Businesses will be pleased to see the Small Business Rate Relief being doubled for another year, while the £45 million investment supporting exports to Africa, South America and Asia will aid small businesses targeting growth beyond the UK.

It wasn't all positive though, despite 2014 being a record breaking year for start-ups, (a rise of more than 110 per cent) companies are left navigating the minefield that is red tape. This may be the first government in modern history to reduce domestic regulations for businesses, but much more still needs to be done.

The accountants' view

Research carried out at the last IRIS World roadshow revealed 67 per cent of financial professionals believe red tape is still restricting economic growth. When you consider a staggering 1,139 new laws have been imposed by the EU in the past year, it's hard to argue with them.

Small businesses should be at the heart of economic growth, yet the government continues to impose restrictions and regulations, hindering growth opportunities in the process. With small workforces come difficulties when legislation changes - many have seen businesses take swathes of additional time to manually amend areas such as accounts to keep up with the latest regulations.

Red tape doesn't affect me, does it?

There will of course be people reading this who believe excessive regulations don't affect them. In reality, it has the potential to impact us all.

For example, the latest figures show 1.96 million people in the UK are unemployed. If red tape hinders or prevents business growth, new employment opportunities will begin to dry up as companies invest in compliance rather than increasing their workforce.
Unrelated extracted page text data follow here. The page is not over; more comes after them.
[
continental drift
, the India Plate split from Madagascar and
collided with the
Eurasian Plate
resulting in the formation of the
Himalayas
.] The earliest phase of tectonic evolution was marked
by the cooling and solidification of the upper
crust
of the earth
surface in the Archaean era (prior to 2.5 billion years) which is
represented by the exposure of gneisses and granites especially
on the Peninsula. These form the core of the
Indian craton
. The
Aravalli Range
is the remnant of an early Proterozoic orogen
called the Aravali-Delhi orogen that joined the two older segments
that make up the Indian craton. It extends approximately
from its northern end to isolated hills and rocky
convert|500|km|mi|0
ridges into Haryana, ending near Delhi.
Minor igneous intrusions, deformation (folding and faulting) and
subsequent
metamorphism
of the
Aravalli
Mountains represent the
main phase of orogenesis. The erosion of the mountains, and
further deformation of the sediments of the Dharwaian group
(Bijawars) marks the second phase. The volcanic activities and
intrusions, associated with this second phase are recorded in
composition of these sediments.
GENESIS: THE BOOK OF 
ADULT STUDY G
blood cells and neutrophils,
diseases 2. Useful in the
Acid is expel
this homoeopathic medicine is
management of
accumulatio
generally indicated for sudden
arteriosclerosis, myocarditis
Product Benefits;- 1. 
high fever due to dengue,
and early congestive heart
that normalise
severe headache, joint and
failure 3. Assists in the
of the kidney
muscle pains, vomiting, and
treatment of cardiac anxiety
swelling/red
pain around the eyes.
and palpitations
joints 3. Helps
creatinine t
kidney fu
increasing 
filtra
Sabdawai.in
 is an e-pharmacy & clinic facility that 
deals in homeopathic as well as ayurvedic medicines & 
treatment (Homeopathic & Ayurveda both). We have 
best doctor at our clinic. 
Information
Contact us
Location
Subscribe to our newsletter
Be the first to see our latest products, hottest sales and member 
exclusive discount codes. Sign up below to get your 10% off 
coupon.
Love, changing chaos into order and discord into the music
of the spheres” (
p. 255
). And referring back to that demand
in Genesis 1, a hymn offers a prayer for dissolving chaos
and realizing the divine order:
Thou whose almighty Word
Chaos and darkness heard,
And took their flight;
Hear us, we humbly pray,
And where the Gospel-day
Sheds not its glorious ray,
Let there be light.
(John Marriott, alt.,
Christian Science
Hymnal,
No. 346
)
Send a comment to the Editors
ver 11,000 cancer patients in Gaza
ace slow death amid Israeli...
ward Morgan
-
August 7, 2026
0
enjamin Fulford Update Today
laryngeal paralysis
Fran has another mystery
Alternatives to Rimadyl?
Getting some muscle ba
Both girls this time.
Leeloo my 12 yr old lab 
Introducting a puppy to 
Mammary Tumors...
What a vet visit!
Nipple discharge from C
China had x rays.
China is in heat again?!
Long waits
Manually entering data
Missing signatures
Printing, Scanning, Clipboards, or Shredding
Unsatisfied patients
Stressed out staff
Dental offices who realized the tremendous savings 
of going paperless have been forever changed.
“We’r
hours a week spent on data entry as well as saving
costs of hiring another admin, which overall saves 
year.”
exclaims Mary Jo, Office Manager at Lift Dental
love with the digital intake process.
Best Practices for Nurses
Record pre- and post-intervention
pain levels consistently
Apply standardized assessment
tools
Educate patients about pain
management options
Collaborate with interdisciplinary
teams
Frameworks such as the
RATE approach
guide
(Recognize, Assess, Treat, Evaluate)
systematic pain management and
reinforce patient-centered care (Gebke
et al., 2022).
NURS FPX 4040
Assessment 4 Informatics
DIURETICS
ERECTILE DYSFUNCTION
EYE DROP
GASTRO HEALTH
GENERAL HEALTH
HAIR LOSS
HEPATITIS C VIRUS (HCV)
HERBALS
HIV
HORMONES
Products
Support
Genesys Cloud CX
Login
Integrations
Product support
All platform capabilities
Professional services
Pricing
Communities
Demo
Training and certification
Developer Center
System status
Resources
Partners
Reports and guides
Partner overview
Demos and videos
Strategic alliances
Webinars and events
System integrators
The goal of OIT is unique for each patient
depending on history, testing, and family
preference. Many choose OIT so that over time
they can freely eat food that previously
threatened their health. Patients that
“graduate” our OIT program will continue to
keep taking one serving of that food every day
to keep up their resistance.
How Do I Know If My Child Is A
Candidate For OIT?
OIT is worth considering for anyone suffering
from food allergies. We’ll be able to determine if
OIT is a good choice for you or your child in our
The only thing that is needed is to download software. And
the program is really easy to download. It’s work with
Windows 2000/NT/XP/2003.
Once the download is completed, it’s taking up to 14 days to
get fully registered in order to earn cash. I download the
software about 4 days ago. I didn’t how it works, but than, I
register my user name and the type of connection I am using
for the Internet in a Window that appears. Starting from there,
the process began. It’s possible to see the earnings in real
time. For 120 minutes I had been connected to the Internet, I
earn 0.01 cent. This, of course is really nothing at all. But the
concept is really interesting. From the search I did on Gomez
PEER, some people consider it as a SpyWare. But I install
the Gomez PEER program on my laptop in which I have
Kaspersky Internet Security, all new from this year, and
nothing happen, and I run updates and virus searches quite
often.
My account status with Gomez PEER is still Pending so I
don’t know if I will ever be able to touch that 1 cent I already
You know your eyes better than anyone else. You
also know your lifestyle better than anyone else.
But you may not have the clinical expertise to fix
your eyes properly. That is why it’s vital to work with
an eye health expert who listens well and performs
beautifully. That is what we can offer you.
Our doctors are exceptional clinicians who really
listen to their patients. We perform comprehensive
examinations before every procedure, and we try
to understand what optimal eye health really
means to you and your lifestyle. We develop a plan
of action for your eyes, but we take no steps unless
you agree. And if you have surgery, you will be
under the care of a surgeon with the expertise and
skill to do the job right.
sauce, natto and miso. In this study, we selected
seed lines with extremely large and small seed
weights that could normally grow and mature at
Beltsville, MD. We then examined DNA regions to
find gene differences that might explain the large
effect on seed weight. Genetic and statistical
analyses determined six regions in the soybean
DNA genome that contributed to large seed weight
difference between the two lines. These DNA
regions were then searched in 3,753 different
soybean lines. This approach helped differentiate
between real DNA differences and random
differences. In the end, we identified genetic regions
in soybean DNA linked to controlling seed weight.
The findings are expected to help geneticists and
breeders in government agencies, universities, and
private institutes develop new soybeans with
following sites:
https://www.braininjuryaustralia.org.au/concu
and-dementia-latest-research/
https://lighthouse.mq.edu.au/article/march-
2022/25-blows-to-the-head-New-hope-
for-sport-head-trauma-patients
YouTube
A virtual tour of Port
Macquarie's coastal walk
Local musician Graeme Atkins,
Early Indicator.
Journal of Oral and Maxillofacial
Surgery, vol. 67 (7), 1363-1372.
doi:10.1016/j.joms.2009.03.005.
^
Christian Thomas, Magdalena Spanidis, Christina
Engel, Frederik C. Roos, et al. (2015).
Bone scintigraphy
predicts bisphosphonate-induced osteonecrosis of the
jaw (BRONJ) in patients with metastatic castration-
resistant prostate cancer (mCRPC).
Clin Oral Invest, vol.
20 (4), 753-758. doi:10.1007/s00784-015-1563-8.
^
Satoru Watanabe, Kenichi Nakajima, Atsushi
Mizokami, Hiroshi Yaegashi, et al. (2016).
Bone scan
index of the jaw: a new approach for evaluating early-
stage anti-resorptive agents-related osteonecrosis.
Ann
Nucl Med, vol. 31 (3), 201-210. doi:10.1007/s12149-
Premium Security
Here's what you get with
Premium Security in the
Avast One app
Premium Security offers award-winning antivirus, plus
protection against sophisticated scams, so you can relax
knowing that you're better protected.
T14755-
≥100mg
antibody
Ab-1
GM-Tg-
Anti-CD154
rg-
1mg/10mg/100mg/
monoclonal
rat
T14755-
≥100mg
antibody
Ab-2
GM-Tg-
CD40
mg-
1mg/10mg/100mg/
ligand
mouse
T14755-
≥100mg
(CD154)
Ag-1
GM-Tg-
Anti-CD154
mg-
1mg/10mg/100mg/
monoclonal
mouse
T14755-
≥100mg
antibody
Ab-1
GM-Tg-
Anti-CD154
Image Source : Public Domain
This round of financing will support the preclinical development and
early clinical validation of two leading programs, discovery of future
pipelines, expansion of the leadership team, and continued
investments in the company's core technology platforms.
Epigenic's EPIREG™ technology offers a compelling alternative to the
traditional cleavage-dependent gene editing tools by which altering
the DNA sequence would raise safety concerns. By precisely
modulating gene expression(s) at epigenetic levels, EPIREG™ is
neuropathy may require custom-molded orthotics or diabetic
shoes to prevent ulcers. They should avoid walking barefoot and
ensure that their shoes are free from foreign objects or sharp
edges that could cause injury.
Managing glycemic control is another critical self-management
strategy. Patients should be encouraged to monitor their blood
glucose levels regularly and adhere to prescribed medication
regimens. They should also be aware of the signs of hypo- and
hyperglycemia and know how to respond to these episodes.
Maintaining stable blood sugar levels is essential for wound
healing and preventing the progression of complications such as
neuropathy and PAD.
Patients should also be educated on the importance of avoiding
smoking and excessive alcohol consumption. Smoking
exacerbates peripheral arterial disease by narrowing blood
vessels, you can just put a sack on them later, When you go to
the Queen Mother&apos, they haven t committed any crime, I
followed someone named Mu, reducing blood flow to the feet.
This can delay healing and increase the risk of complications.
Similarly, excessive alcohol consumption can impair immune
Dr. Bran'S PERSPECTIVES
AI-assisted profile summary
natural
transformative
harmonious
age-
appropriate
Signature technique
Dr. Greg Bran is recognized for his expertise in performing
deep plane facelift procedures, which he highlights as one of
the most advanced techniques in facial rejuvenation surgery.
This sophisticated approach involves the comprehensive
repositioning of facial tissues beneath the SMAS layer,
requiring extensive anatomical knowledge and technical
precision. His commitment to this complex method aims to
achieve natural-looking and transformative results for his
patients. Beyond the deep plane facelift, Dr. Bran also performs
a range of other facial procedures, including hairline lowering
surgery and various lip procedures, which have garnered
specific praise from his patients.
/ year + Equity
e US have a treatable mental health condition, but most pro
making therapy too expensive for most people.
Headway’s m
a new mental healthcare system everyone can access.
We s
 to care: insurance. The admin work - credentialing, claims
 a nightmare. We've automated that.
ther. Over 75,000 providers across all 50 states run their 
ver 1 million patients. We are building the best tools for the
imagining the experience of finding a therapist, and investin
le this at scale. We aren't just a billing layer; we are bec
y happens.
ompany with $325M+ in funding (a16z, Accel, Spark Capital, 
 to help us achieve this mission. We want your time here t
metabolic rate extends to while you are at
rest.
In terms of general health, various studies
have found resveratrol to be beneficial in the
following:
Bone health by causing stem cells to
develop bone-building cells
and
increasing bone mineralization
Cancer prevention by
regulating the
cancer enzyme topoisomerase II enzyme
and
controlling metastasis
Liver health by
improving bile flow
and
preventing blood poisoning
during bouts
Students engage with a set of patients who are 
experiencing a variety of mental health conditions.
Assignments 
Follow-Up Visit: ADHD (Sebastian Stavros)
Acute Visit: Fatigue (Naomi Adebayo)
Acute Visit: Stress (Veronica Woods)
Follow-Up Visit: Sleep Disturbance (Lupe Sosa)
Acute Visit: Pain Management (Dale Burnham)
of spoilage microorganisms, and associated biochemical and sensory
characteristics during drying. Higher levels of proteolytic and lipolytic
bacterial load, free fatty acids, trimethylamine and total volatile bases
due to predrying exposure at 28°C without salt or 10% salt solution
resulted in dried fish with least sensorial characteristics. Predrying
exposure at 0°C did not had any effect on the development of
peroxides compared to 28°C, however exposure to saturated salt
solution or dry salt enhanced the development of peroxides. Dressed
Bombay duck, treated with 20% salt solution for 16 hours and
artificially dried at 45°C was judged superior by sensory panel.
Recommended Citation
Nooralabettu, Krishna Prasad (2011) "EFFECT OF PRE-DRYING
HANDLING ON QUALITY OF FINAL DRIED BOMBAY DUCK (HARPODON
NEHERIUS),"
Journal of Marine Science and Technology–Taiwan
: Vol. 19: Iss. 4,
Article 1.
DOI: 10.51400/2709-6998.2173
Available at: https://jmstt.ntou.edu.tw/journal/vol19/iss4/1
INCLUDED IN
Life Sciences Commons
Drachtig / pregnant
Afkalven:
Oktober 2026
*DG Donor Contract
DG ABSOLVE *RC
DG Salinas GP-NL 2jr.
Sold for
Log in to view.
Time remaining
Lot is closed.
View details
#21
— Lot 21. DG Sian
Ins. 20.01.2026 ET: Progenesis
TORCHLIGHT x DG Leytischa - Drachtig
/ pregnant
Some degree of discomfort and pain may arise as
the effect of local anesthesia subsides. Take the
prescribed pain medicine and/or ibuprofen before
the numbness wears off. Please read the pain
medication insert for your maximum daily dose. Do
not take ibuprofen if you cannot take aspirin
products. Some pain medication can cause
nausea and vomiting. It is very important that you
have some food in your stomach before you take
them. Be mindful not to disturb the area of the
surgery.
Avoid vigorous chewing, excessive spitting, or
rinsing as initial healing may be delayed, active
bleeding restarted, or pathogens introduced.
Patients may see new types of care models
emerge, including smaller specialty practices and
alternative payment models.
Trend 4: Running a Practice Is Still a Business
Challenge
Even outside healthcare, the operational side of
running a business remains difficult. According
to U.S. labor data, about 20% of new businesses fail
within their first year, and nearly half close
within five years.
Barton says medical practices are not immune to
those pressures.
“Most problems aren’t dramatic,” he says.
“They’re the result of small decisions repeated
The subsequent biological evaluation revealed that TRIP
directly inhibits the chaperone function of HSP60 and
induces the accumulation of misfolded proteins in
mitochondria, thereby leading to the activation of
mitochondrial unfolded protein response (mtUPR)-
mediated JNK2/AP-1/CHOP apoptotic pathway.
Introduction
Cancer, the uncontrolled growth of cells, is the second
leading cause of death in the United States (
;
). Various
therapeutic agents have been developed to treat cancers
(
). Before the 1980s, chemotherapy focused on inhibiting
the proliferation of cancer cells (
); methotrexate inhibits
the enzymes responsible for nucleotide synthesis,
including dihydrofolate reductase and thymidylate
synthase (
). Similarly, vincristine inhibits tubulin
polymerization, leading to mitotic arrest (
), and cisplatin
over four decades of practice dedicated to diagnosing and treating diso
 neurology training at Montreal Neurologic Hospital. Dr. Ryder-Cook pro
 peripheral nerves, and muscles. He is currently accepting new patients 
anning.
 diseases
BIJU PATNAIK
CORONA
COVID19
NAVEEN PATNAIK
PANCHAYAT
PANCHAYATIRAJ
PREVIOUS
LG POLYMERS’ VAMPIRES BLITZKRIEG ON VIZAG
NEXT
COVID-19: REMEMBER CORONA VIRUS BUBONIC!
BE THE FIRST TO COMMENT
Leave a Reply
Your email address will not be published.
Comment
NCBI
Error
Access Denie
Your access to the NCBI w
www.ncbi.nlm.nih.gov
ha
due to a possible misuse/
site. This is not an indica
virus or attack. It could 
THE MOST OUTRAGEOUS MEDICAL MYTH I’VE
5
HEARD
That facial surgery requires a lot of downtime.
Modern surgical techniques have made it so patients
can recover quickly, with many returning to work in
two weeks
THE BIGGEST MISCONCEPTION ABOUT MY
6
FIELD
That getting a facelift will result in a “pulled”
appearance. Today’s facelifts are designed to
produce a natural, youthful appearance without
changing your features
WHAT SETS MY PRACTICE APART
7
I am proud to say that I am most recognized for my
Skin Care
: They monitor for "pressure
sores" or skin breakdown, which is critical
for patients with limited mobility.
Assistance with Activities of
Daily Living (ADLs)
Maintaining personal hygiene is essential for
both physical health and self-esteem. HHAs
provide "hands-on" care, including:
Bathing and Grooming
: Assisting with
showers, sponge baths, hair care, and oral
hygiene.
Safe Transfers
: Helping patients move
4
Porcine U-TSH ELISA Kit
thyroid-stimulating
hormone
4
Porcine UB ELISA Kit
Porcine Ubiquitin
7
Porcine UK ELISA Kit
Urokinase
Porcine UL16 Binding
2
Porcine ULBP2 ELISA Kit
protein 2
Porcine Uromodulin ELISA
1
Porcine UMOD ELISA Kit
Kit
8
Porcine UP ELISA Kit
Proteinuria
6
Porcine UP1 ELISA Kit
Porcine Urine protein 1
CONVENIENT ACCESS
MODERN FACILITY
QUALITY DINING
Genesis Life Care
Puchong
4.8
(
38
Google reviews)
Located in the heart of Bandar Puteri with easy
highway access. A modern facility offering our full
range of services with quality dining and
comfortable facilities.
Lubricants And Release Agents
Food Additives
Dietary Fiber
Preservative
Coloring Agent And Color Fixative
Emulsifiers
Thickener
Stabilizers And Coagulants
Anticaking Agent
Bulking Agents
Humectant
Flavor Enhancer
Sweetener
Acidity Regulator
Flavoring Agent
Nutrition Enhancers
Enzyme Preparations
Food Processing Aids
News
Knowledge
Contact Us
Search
In turn, employment figures will begin increasing again and before we know it we're faced with another economic downturn.

At the other end of the spectrum, entrepreneurs who drive the UK's economic machine could in fact be put off investing in their new business idea. If anything could stop the next Lord Sugar from starting out on their own, it's the continuous stream of regulatory and legislative changes imposed by the Coalition Government. People often don't appreciate the value of successful entrepreneurs, despite the direct correlation between the amount of successful small businesses and economic growth. The more money brought into the country by start-ups, the quicker the economy will grow.

The time has come for action. The £10 billion government has saved businesses over the past four years is a great start but if it doesn't do more to cut red tape for British SMEs, it's only a matter of time before we dip straight back into recession.